» Problem details
Each line of the records below that holds "DECOR" should be copied out.

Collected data

******************************

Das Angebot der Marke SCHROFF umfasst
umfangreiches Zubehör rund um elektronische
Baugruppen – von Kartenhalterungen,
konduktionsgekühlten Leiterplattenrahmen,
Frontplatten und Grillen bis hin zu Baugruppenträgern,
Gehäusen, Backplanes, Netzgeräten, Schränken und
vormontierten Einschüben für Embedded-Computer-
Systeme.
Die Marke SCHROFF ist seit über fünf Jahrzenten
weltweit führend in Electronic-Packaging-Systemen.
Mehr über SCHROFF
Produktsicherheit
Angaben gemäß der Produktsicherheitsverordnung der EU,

******************************

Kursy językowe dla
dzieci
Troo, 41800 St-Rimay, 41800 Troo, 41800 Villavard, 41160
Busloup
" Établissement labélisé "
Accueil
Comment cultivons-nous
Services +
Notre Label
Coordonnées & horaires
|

******************************

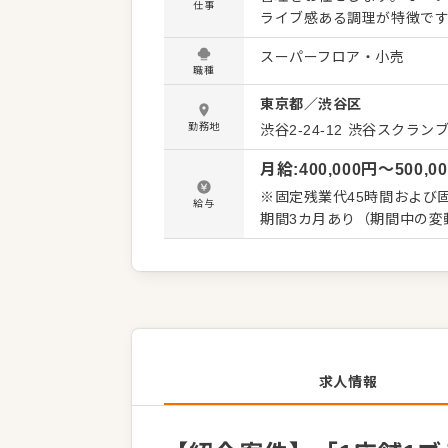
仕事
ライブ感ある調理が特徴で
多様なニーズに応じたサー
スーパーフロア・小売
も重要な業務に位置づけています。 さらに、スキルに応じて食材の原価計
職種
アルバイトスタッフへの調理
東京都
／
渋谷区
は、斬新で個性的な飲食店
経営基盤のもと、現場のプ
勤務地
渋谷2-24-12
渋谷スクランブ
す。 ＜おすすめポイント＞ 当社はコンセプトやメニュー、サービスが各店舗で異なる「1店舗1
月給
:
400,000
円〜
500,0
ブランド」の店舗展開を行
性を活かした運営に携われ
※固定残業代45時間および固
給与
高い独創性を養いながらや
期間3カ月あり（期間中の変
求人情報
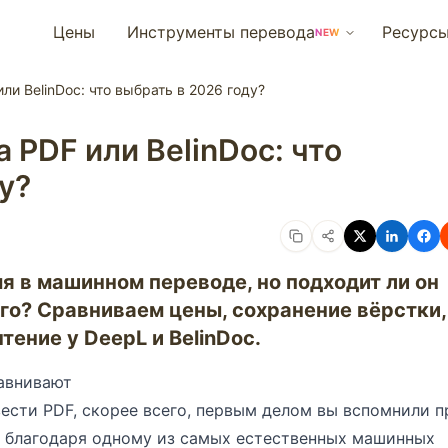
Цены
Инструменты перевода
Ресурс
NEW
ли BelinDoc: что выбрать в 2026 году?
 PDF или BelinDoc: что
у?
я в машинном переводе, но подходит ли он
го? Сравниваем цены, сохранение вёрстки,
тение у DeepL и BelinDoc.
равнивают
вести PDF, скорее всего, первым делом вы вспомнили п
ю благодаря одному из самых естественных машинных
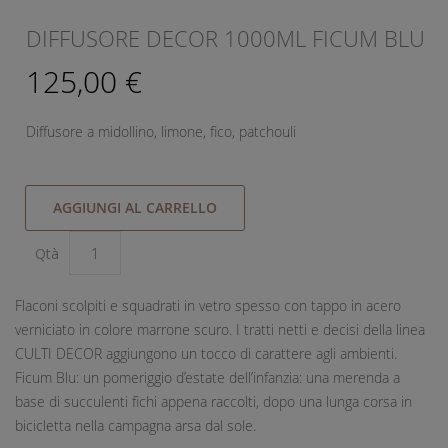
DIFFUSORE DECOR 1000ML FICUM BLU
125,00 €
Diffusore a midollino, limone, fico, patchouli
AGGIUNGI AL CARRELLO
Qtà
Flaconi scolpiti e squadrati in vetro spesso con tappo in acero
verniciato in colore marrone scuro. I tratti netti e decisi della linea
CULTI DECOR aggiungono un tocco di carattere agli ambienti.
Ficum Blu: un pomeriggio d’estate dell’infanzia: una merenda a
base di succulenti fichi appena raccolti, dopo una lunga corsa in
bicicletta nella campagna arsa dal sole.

******************************

» Exercise solution
DIFFUSORE DECOR 1000ML FICUM BLU
CULTI DECOR aggiungono un tocco di carattere agli ambienti.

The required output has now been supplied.